Her father, Michael, rushed to the camp that night with a blanket, expecting to bring his daughter home. Instead, he found a coordination crisis — debris everywhere, fragmented communication, and no system to organize the response. The flood warnings had come hours earlier. Her death, her family says, was entirely preventable.
LinnESync exists because of that night. Michael built this platform so that the coordination failures he witnessed — the same failures that repeat in disaster after disaster — would have a solution. Every feature exists to make sure the right people, the right resources, and the right information reach the right place before it's too late.
The name says it all. Linn, for Linnie. E-Sync, for Emergency Synchronization. Her memory is in every line of code.
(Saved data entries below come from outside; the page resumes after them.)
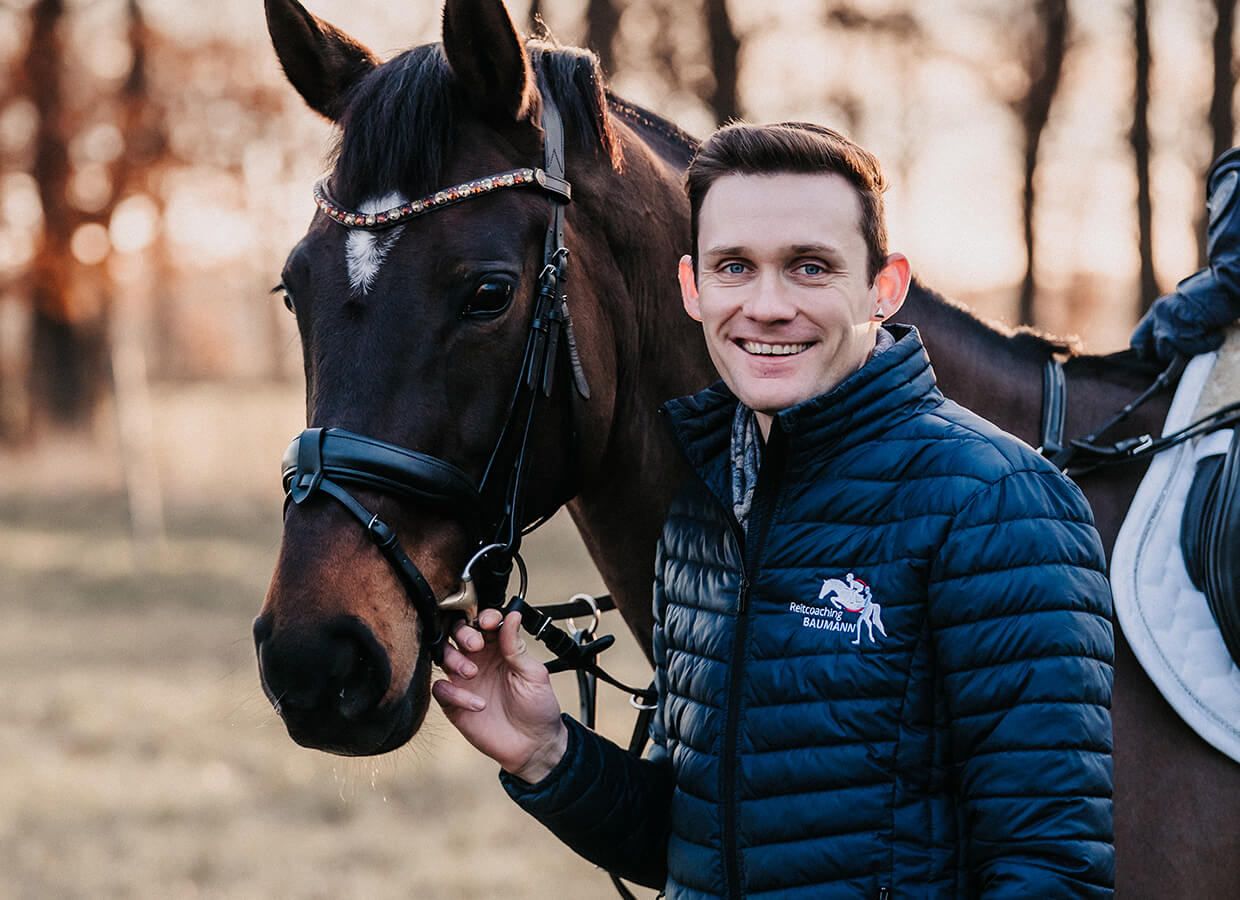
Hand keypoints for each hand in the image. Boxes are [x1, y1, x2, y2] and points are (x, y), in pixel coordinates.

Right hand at [432, 608, 567, 783]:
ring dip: (454, 659)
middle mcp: (480, 660)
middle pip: (458, 633)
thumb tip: (513, 616)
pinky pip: (441, 689)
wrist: (534, 746)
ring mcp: (466, 681)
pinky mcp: (455, 704)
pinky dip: (454, 693)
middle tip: (475, 644)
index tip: (489, 623)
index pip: (485, 622)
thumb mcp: (534, 674)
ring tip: (473, 673)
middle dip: (463, 633)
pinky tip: (477, 704)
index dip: (484, 617)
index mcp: (501, 649)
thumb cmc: (538, 709)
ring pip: (444, 656)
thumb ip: (517, 646)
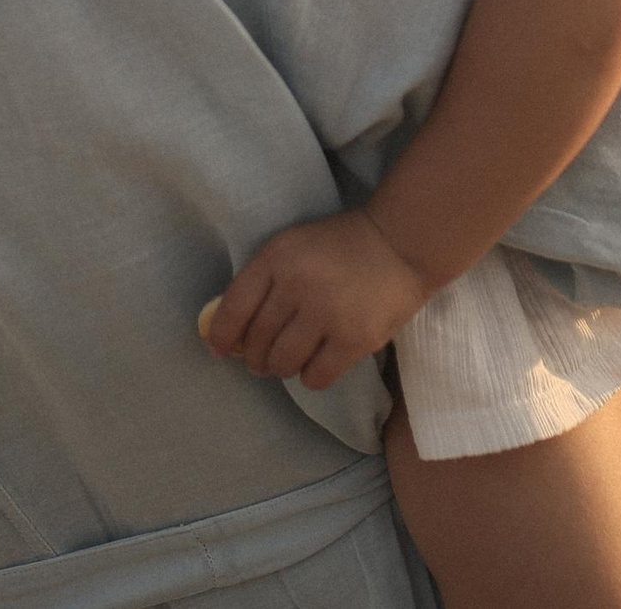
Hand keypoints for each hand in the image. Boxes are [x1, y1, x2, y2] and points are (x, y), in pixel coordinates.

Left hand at [198, 208, 434, 390]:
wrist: (399, 243)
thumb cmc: (340, 245)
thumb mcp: (292, 247)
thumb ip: (264, 281)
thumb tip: (232, 329)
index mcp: (276, 259)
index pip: (233, 308)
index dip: (221, 336)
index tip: (220, 350)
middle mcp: (296, 286)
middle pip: (257, 341)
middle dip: (256, 356)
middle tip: (264, 359)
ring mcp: (325, 314)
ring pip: (283, 363)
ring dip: (282, 368)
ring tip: (291, 360)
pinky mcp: (353, 339)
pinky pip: (316, 377)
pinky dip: (311, 377)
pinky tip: (318, 364)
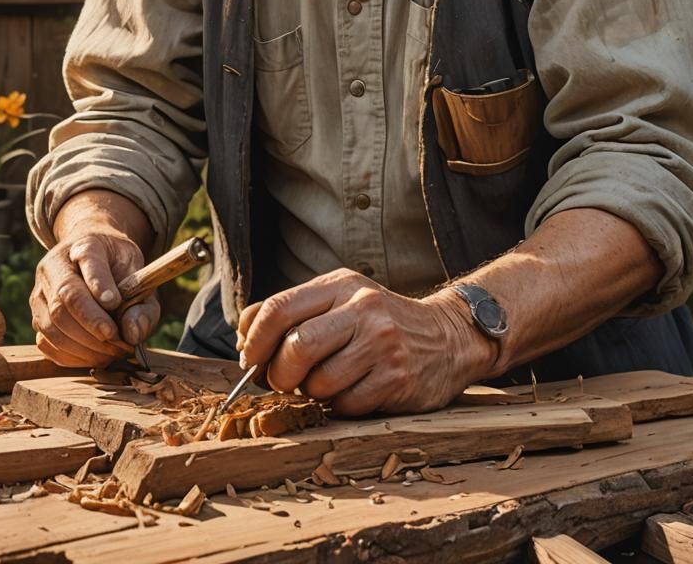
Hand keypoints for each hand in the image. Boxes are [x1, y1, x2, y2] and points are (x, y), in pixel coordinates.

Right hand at [30, 232, 159, 366]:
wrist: (93, 256)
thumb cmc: (117, 265)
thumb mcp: (138, 273)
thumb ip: (141, 302)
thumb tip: (132, 334)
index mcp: (85, 245)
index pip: (88, 261)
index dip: (99, 284)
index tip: (115, 304)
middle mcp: (54, 266)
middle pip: (64, 300)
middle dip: (93, 327)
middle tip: (121, 343)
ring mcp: (40, 292)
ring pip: (51, 325)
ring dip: (84, 347)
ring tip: (112, 352)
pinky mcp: (36, 316)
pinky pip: (46, 343)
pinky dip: (71, 357)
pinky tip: (94, 356)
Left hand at [237, 268, 494, 416]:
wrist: (448, 337)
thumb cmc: (379, 321)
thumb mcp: (341, 299)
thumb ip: (295, 311)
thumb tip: (244, 336)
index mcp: (341, 285)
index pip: (278, 308)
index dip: (253, 340)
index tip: (248, 359)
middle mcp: (362, 309)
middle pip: (296, 348)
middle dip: (279, 373)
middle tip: (282, 381)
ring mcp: (382, 345)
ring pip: (319, 383)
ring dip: (311, 393)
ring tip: (324, 383)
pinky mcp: (396, 379)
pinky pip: (346, 405)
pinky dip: (339, 406)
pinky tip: (352, 392)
We built LinnESync because
we’ve seen what happens without it.
This platform exists because someone decided those coordination failures were unacceptable — and had the field experience to know exactly what to build.
Field-tested origins
Built by someone who lived through coordination failures — not a tech company guessing at emergency management.
ICS-native by design
Respects how incident command actually works. Enhances your workflow instead of replacing it.
Informed by practitioners
Developed with direct input from active emergency professionals and TDEM leadership.
Capabilities
Everything an EOC needs.
Nothing it doesn’t.
Three-tier resource system
Automatically sort and route resources by qualification. Government agencies, professional organizations, and individual volunteers — each tier has the right level of access and oversight.
Real-time map dispatch
A live situation room in your browser. See every resource on the map, organized by sector, with Blue Force Tracking for real-time personnel locations.
Pre-incident registration
Organizations register teams, assets, and capabilities before disaster strikes. When the emergency hits, your resources are already in the system — ready to deploy.
How it works
Three steps. Full control.
Register your resources
Pre-register your organization, teams, assets, and capabilities before disaster strikes. When the moment comes, everything is already in the system — ready to deploy.
Activate and coordinate
When an incident occurs, activate your EOC dashboard. See available resources in real-time, dispatch teams to sectors, and maintain full ICS command structure — all from one screen.
Track and account
Monitor personnel locations with Blue Force Tracker, enforce check-in/check-out for safety compliance, and maintain a complete audit trail for Stafford Act accountability.